A Connecticut general contractor who delegates special inspections of all steel welding work as required by the state’s building code to a subcontractor is not liable for injuries resulting from an accident that occurs due to failure of the subcontractor’s work.

The Connecticut Supreme Court has reversed a $41 million verdict originally rendered back in 2005 that held a general contractor rather than the subcontractor responsible when a loose steal beam fell and severely injured a worker.

More than 13 years ago, Bristol, Conn. construction worker Norman Pelletier was paralyzed in a worksite accident at a Pitney Bowes facility when an insufficiently-welded steel beam broke loose and struck him. On Dec. 8, 2005, a jury found the general contractor for the job, Sordoni Skanska Construction Co. of New Jersey, responsible and awarded Pelletier $5.6 million in economic damages, $22.7 million in non-economic damages and awarded his wife $3.8 million for loss of consortium, for a total damages award of $32.2 million.

Pelletier was an employee of Berlin Steel Construction Co., the structural steel fabrication and erection subcontractor for the project hired by Sordoni.

In 2006, in an appeal, a trial court also rendered judgment for the plaintiff on the jury verdict, granted his motion for post-judgment interest and attorneys’ fees and awarded him damages in the amount of $41.4 million.

Pelletier has been receiving workers’ compensation benefits from Berlin Steel since the accident.

The trial court found that the general contractor was responsible for the poorly welded steel beam.

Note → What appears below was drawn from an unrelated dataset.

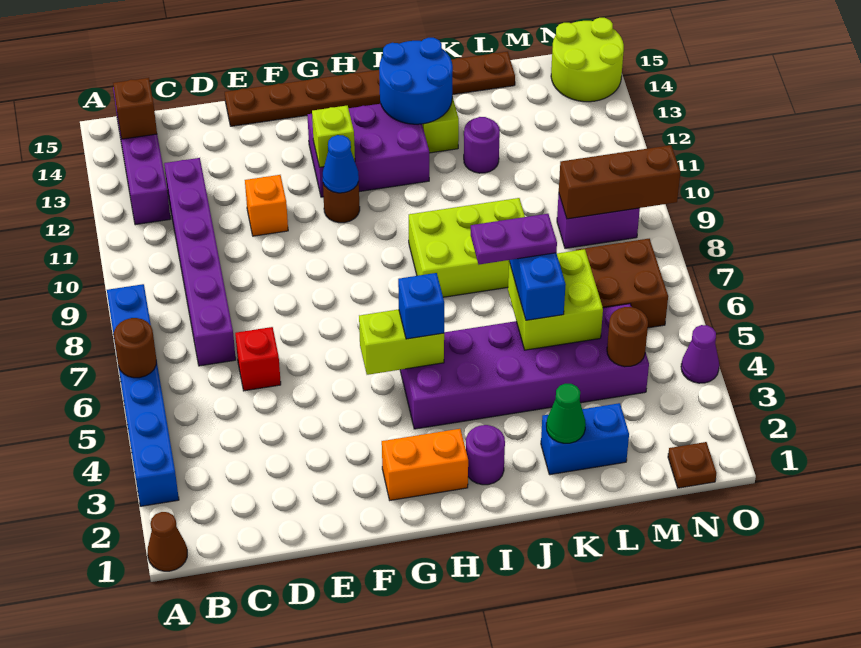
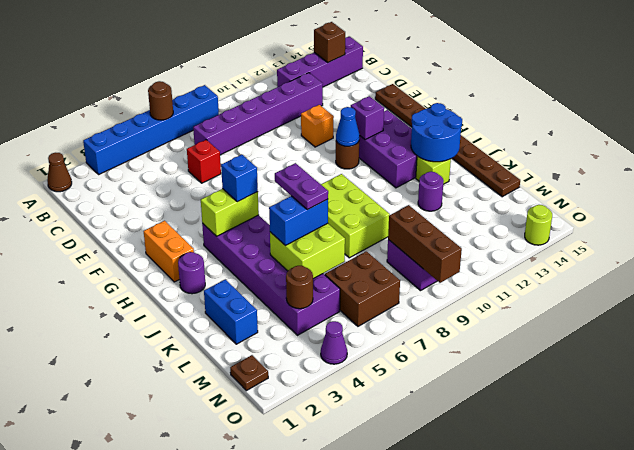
lime 1x2 brick [359,309,444,375] -> lime 1x2 brick turned to [201,189,259,236]
lime 1x1 brick [312,106,355,167] -> purple 1x1 brick [351,96,384,140]
green 1x1 cone [546,384,586,443] -> none
lime 2x2 round brick [551,18,624,102] -> lime 1x1 round brick [525,205,552,245]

It determined that the general contractor Sordoni had a “non-delegable duty under the building code to conduct special inspections of all welds and that a violation of that duty constituted negligence per se.”

Now the Connecticut Supreme Court has overturned that verdict, ruling instead that Pelletier’s own employer, independent subcontractor Berlin Steel, was responsible for the injury, not the general contractor Sordoni.

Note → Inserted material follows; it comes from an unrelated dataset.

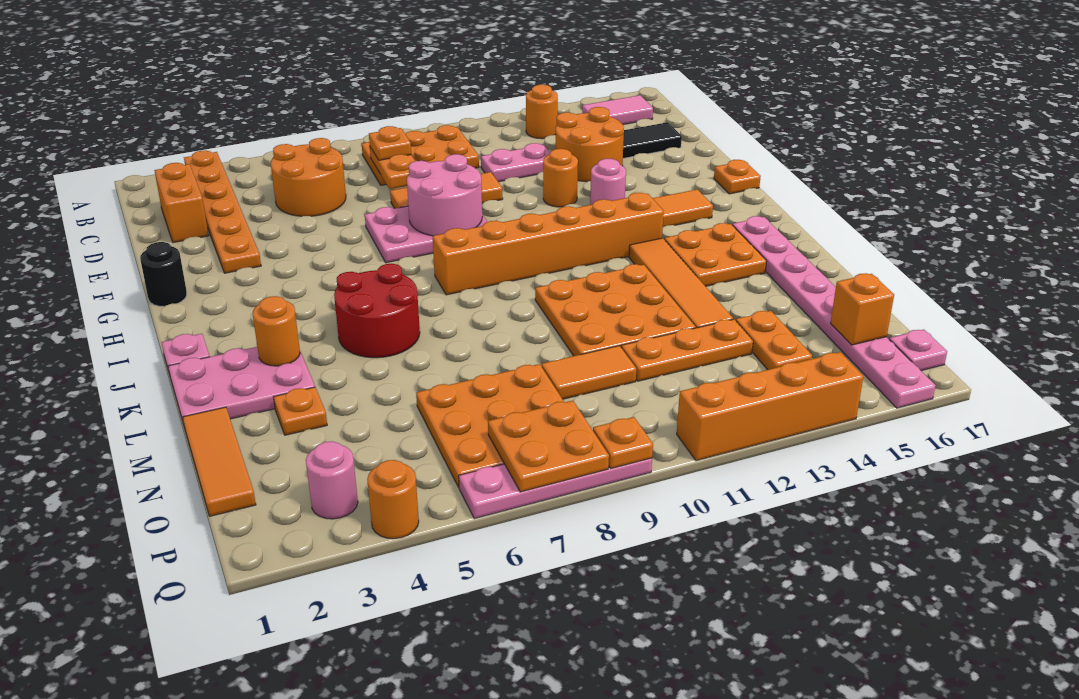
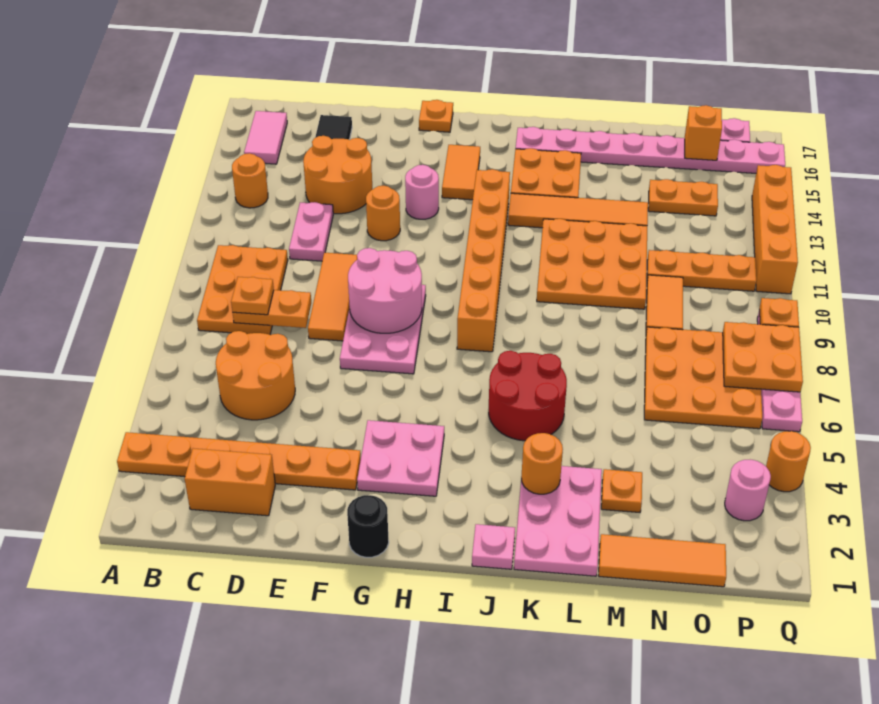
none -> pink 2x2 plate [357,420,444,496]
orange 1x3 plate [621,319,753,381] -> orange 1x3 plate turned to [647,250,756,291]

Sordoni claimed that the trial court improperly concluded that it owed the plaintiff a non-delegable duty of care under the building code to inspect all welds at the Pitney Bowes site and that its failure to do so constituted negligence per se. Sordoni specifically argued that neither the building code itself, nor any of its provisions, created such a duty.

Pelletier’s lawyers, however, responded that the building code imposed a non-delegable duty on Sordoni, as the permit applicant, to provide special inspections of all steel welds.

The state Supreme Court agreed with Sordoni that it did not have a non-delegable duty under the building code to inspect all welds.

The court said that subcontractor Berlin Steel had the responsibility to provide all of the structural steel for the Pitney Bowes project, and to ensure its integrity. This included the duty to weld connections in the structural steel that would allow for the interconnection of steel members as a load-bearing, structural frame for the building. Furthermore, Berlin Steel had the duty to inspect those welds, ensuring their ability to bear weight.

“A fair and reasonable person could reach but one conclusion as to who exercised control over the welding and inspection process, namely, Berlin Steel,” the court’s ruling states.

The court said that the language of the building code clearly does not expect the permit applicant to conduct special inspections because as a condition for permit issuance it requires that the applicant shall submit a “statement of special inspections” that includes “a list of the individuals, agencies and/or firms intended to be retained for conducting such inspections.”

“Thus,” the state’s high court stated, “although the building code does not explicitly preclude the permit applicant from conducting special inspections, it clearly contemplates that such inspections will be conducted by a qualified expert retained by the permit applicant or by an approved independent inspection or quality control agency with which the fabricator maintains an agreement.”

The decision is Norman Pelletier et al v. Sordoni/Skanska Construction Company (SC 17775).